Per i repubblicani quel qualcuno si trova all’interno della Casa Bianca. E l’obiettivo della manipolazione sarebbe da ricercare nella volontà di non gettare in pasto all’opinione pubblica un deficit nella gestione della sicurezza Usa. Sotto l’amministrazione Obama è stato ucciso Osama Bin Laden e questo risultato doveva restare nel cuore degli americani fino al termine della campagna elettorale. Da qui la manipolazione. Questa almeno la spiegazione che danno i repubblicani, i quali tentano di cavalcare la vicenda in funzione anti-Obama.

La prima vittima della ricostruzione di Petreaus potrebbe essere Susan Rice, che Obama vuole a tutti i costi al Dipartimento di Stato: l’ex ambasciatrice all’Onu aveva dichiarato pubblicamente che l’attacco di Bengasi era stato causato dal film contro Maometto. Ora Petreaus la smentisce.

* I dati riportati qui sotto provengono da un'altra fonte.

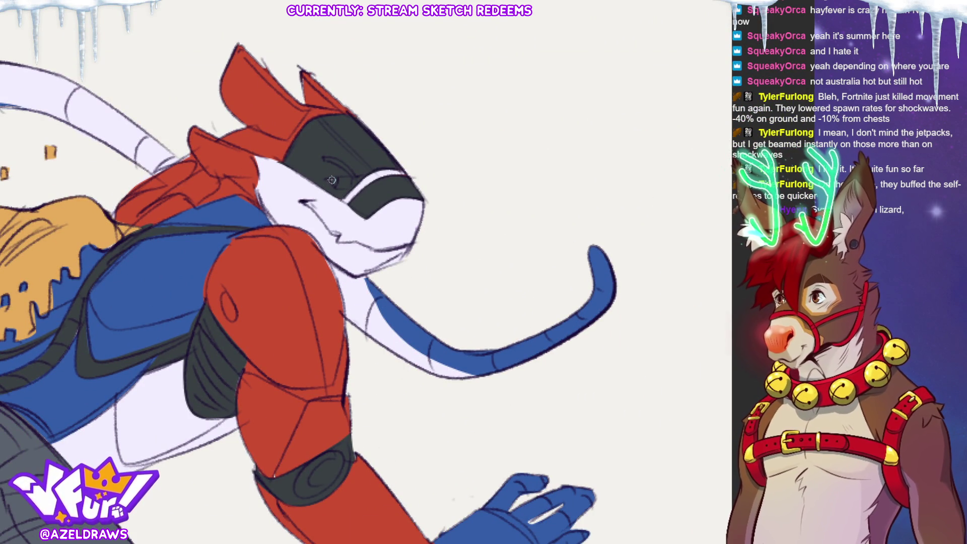
{"action": "mouse_move", "coordinate": [330, 179]}
{"action": "left_mouse_down"}
{"action": "mouse_move", "coordinate": [337, 159]}
{"action": "mouse_move", "coordinate": [356, 175]}
{"action": "left_mouse_up"}
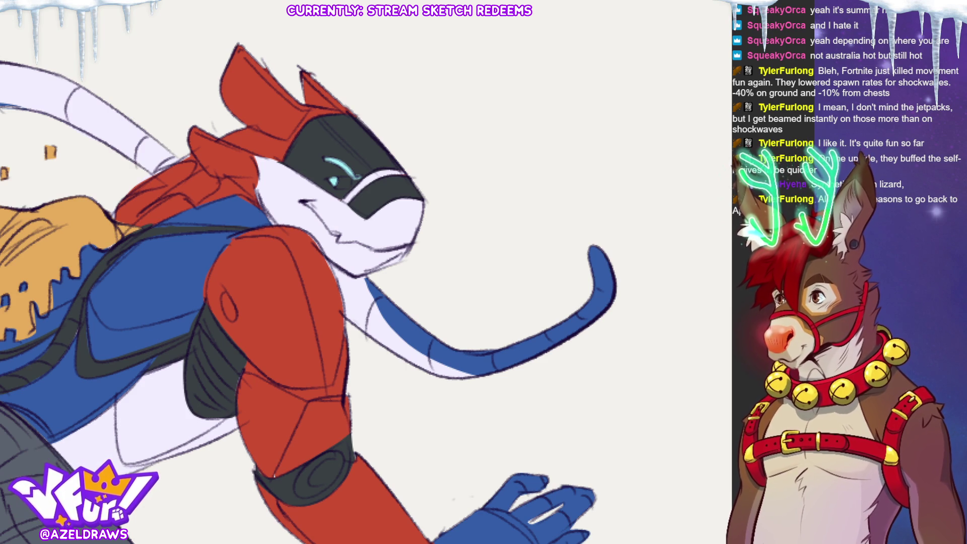
{"action": "mouse_move", "coordinate": [334, 180]}
{"action": "left_mouse_down"}
{"action": "mouse_move", "coordinate": [353, 184]}
{"action": "mouse_move", "coordinate": [344, 175]}
{"action": "left_mouse_up"}
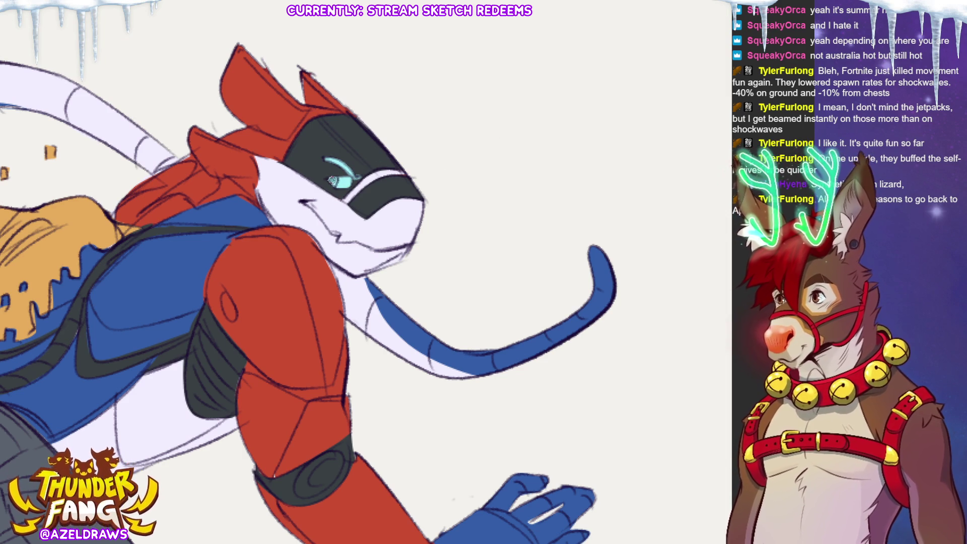
{"action": "left_click_drag", "start_coordinate": [335, 180], "coordinate": [330, 179]}
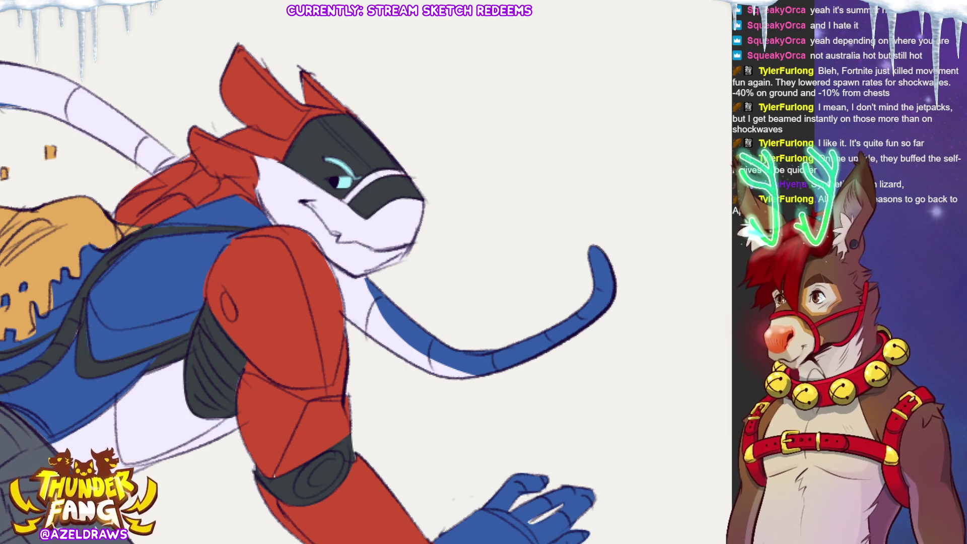
{"action": "key", "text": "ctrl+0"}
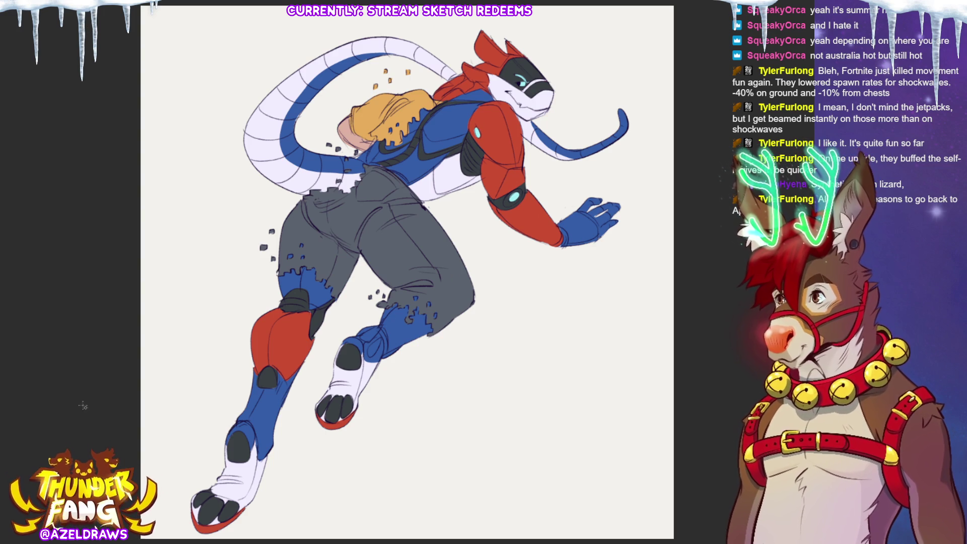
Add a cyan ankle glow and a sampled cyan highlight across the red upper arm, then lasso the hand.
{"action": "left_click_drag", "start_coordinate": [370, 353], "coordinate": [377, 342]}
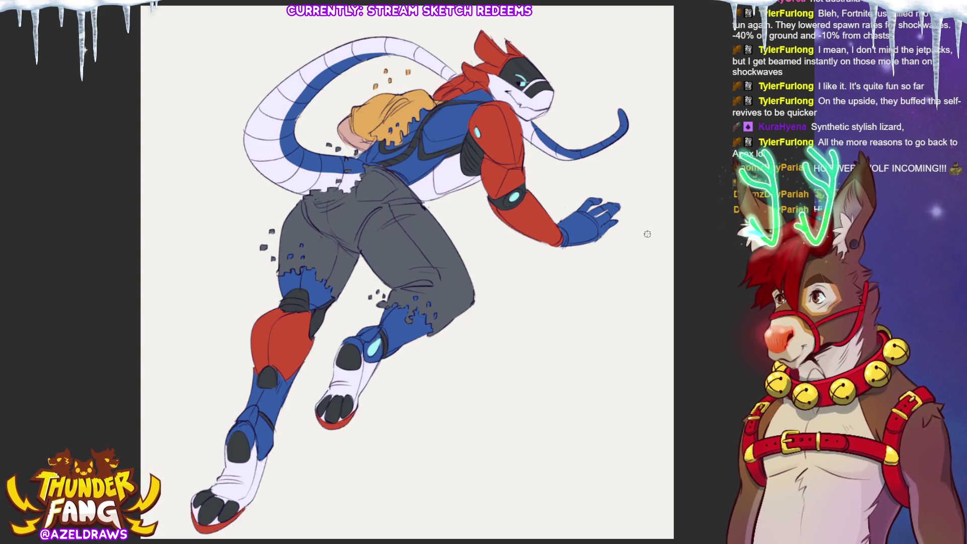
{"action": "left_click", "coordinate": [515, 190], "text": "alt"}
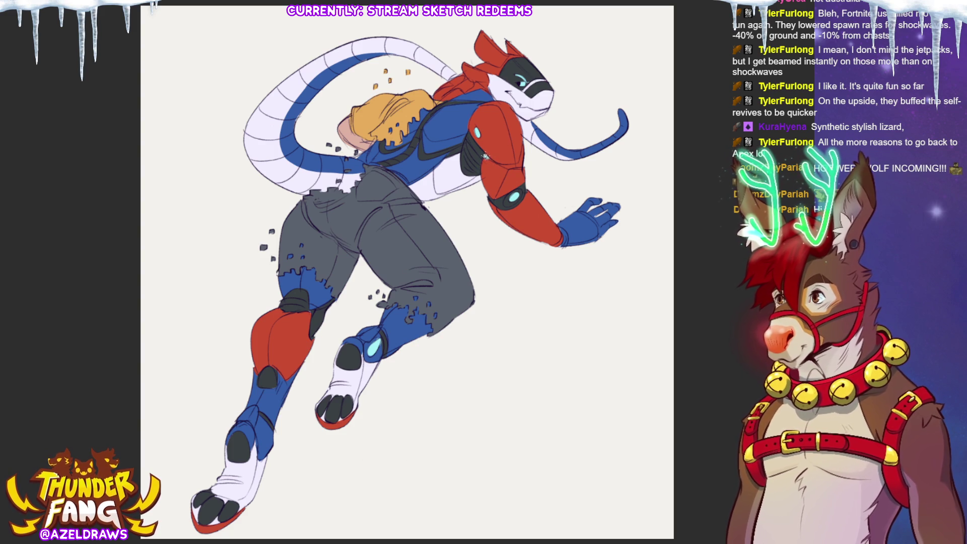
{"action": "left_click_drag", "start_coordinate": [499, 167], "coordinate": [527, 155]}
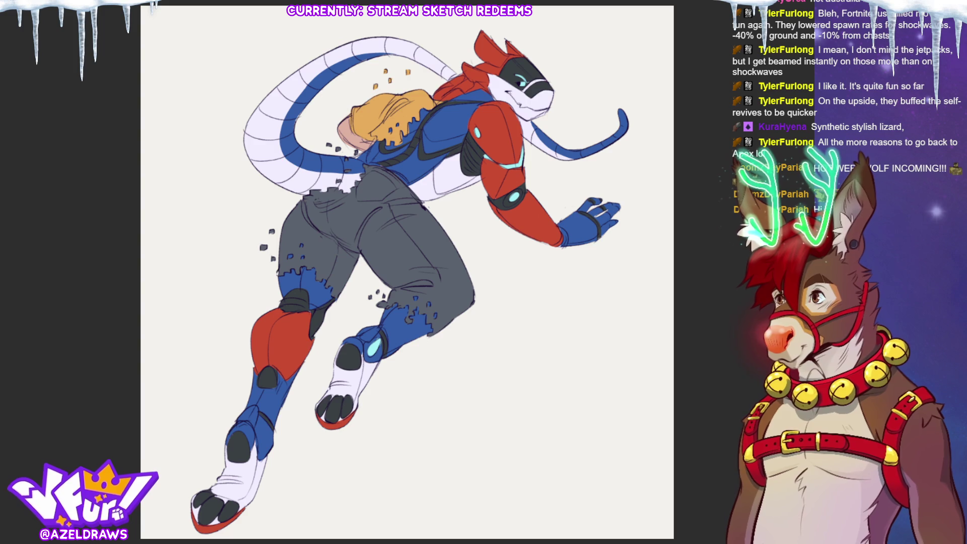
{"action": "mouse_move", "coordinate": [580, 207]}
{"action": "left_mouse_down"}
{"action": "mouse_move", "coordinate": [577, 195]}
{"action": "mouse_move", "coordinate": [620, 236]}
{"action": "mouse_move", "coordinate": [599, 207]}
{"action": "mouse_move", "coordinate": [554, 242]}
{"action": "mouse_move", "coordinate": [563, 228]}
{"action": "left_mouse_up"}
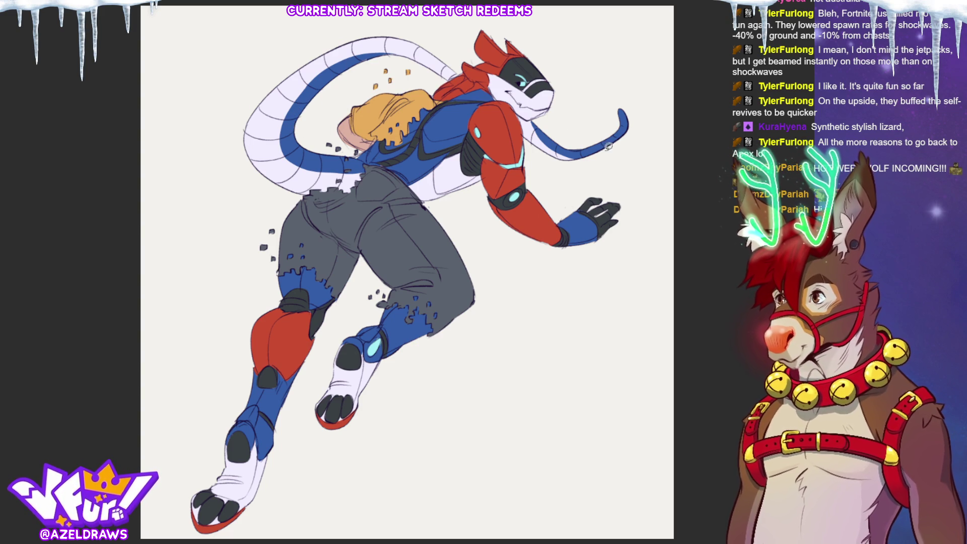
Lasso the upper tail area and brush a faint light highlight along the back.
{"action": "mouse_move", "coordinate": [356, 63]}
{"action": "left_mouse_down"}
{"action": "mouse_move", "coordinate": [377, 52]}
{"action": "mouse_move", "coordinate": [355, 60]}
{"action": "left_mouse_up"}
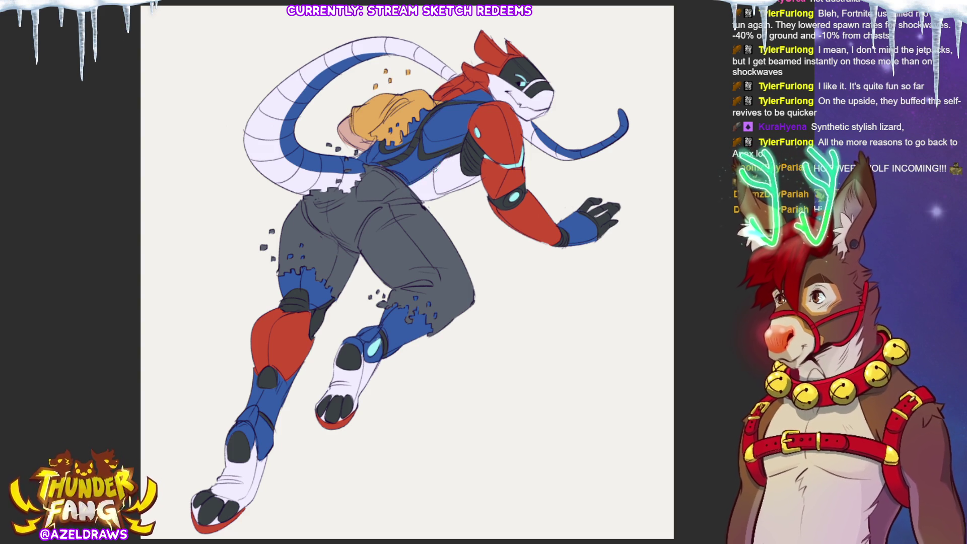
{"action": "left_click_drag", "start_coordinate": [406, 184], "coordinate": [453, 149]}
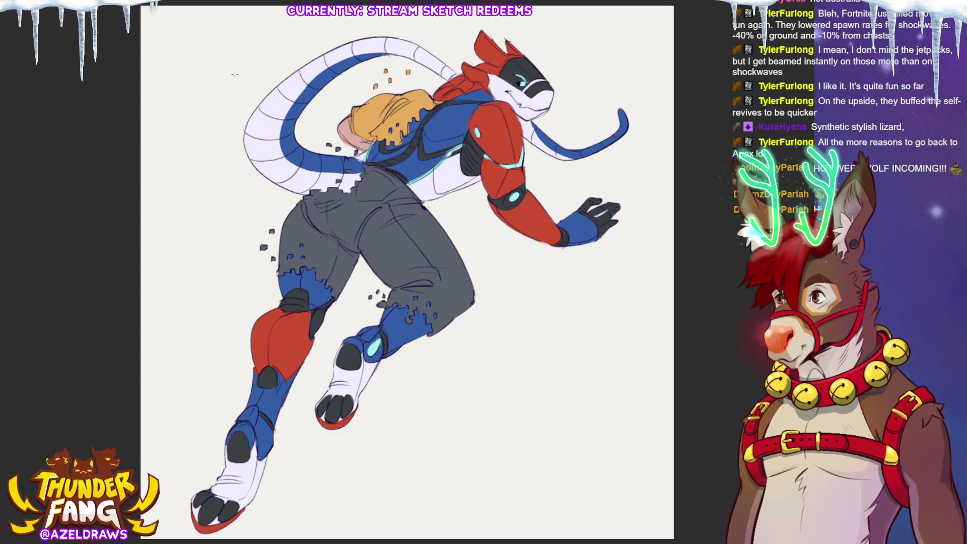
Fill the background with a gradient running green top-left to purple bottom-right.
{"action": "left_click_drag", "start_coordinate": [250, 90], "coordinate": [577, 521]}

Strano il destino: l’omicidio dell’ambasciatore Usa in Libia avvenuto l’11 settembre scorso aveva quasi chiuso le porte della Casa Bianca a Obama, favorendo di fatto la campagna elettorale repubblicana (se Romney non avesse cavalcato troppo esplicitamente la notizia, per Obama sarebbe stata la fine). Ora, a distanza di tempo, analogo effetto sta avendo l’indagine su quell’omicidio. Una morte davvero emblematica.